The red drops splattered across the name Blair, blurring the ink.

Chloe stared at it. A laugh bubbled up from her chest, high and unhinged. It was a sound of absolute despair.

Her phone buzzed in her pocket. The ringtone shattered the silence-Bentley's specific tone. She stared at the screen. Bentley.

She answered. She had to know if he was stupid enough, cruel enough, to keep lying.

"Chloe?" His voice was soft, concerned. "I just got back to the hotel. How's your hand?"

She looked at the rain lashing against the bathroom window. "It hurts."

"I'm sorry I can't be there," he said. She could hear the fake sincerity dripping from every word. "It's raining here in Chicago. Pouring, actually. How's the weather in New York?"

Chloe watched the water stream down the glass. "New York is raining too," she said, her voice hollow. "It's raining hard."

"Try to get some sleep," he said gently. "I'll call you in the morning."

"Okay."

"Goodnight, Chloe."

She didn't say it back. She just ended the call and let the phone slip from her fingers onto the tile floor.

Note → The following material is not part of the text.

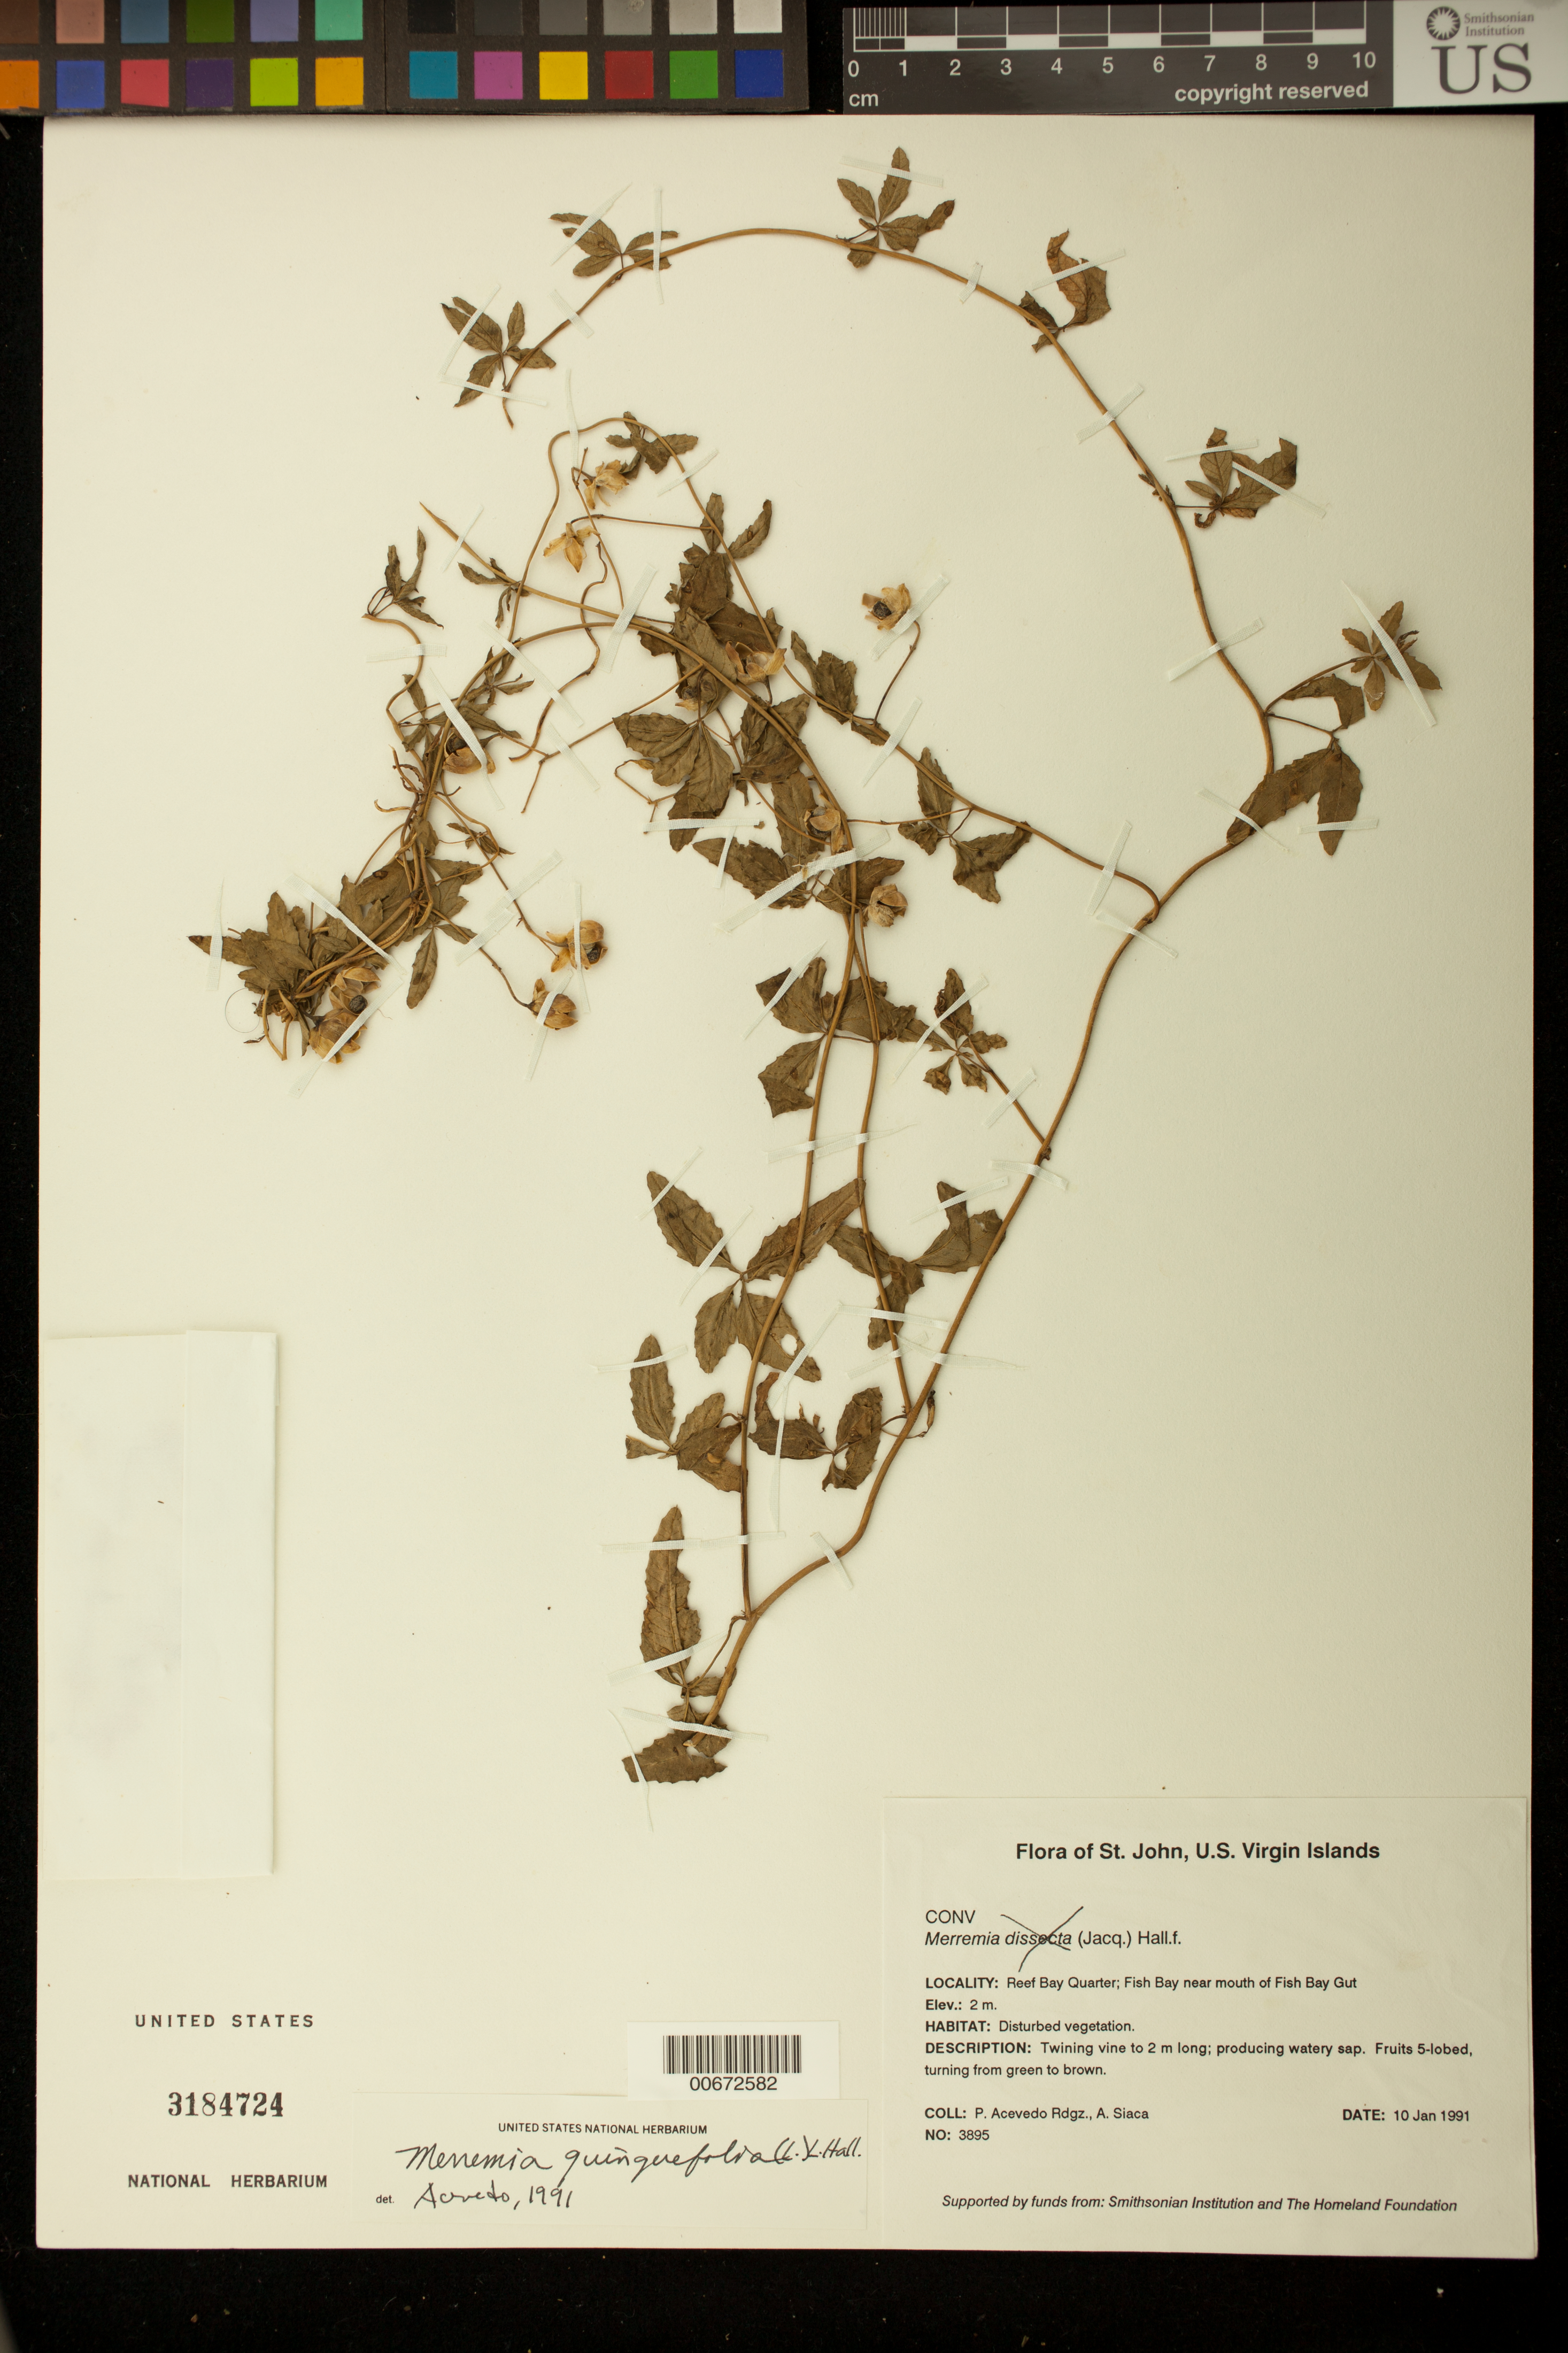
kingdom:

She sat there for a long time, surrounded by the wreckage of glass and blood. Then, slowly, she pushed herself up. She picked up the photograph and the notebook. She placed them back in the drawer and pushed it shut. The lock clicked back into place.

She looked at her reflection in the remaining shard of mirror glued to the wall. The sadness in her eyes was gone. In its place was a dead, flat emptiness. She was a substitute. A replacement for a dead woman who wasn't dead at all.

She turned off the light and walked out of the study.